A boo for a boo-boo by wind farm boo-hoos
It’s fourth and long. Just a few seconds are left in the game. You’re down by more than two touchdowns. What do you do?
If you’re Marion County’s ardent wind farm opponents, you call time out by filing yet another lawsuit.
Most people appreciate an underdog who won’t give up. But if you do this, you have to expect a chorus of boos from the restless crowd in the stadium that county government has been transformed into.
The latest, last-gasp lawsuit by foes of Expedition Energy’s southern wind farm isn’t so much a legitimate legal challenge as it is a vain attempt to delay the project, presumably until new county commissioners can be elected.
Most of the allegations involve trivialities not serious enough to overturn the results of what overall has been a carefully followed due process.
The idea that opponents haven’t been allowed appropriate opportunities to comment is as absurd as saying President Donald Trump hasn’t been allowed to speak his mind. We’ve had whole days, weeks, months, and even years of the same tired wind farm arguments being trotted out over and over again like the breeze in an oscillating fan.
Some new allegations, especially a hint that commissioner Randy Dallke somehow managed to derive personal benefit from a conditional use permit, are cruel and defamatory attempts to delay the project by slinging mud on it and everyone associated with it.
Others are based on weird science — fake news from social media, as easily disproved as the notion that immunizations cause autism.
The only thing the latest lawsuit will accomplish is the enrichment of a legion of out-of-county lawyers hired by both the county and wind farm opponents to argue over repeated attempts to take a political matter out of the hands of voters’ elected representatives and throw it into the courts.
Most wind farm opponents hated it when such issues as marriage, abortion, and reproductive rights became court cases instead of issues voters and their representative could resolve. Why they now love this option is as confusing as how a person can be both pro-life and pro-death penalty. Both are valid positions, just not at the same time.
If the whole point is to delay until after this fall’s elections, the strategy is fatally flawed. A conditional use permit cannot be rescinded unless its terms are not met.
It’s one thing to consider canceling a permit because the permit holder hasn’t followed the rules and another thing altogether to change the rules before they have had a chance to be followed.
Even voting to reconsider the permit would require, under Robert’s Rules, that someone who voted for the permit make the motion to reconsider it.

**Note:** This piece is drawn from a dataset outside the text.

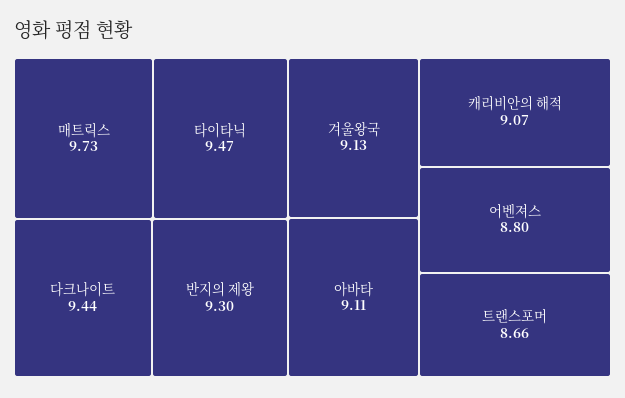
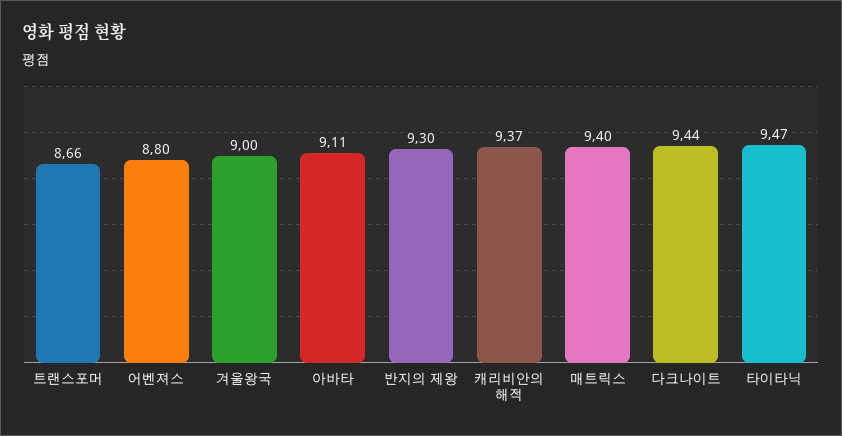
매트릭스: 9.73 -> 9.4
겨울왕국: 9.13 -> 9
캐리비안의 해적: 9.07 -> 9.37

Stacking an enlarged county commission with wind farm opponents would accomplish nothing. Worse yet, it would leave us with a commission filled with zealots about one particular past issue, not a commission looking to the future and new issues yet to arrive.
At the center of much of this turmoil is commissioner Dianne Novak, frequently seen after commission meetings huddling in hushed tones with wind farm opponents. Many of the points made in the latest suit are points she already has brought before the commission without success.
This is supposed to be a “green” project — “green” in that it will provide a renewable energy source and “green” in that it will put some needed money into the pockets of a large number of area farmers as well as public coffers.
Continued lawsuits are draining whatever windfall public coffers might stand to gain and are demonstrating the worst of another sort of “green” — the “green with envy” that appears to be motivating opponents concerned that they will have to look at windmills without getting any of the profit from them.
Money that would have gone to the county and other taxing units could have been their reward, but because of their lawsuits it will end up finding its way instead into the already overstuffed pockets of high-priced, out-of-county lawyers.
It isn’t bad sportsmanship to boo the latest suit. It’s actually good citizenship. The decision has been made. Now it’s time to make the best of it, not to be conned by nigh-on shysters into turning this all into a meaningless and costly endgame.
Equally as disconcerting, anti-wind sentiment now seems to be spreading to the existing Diamond Vista northern wind farm, which the county now wants to be responsible for weather damage to roads the wind farm already had repaired.
Is it any wonder businesses don’t want to locate in Marion County?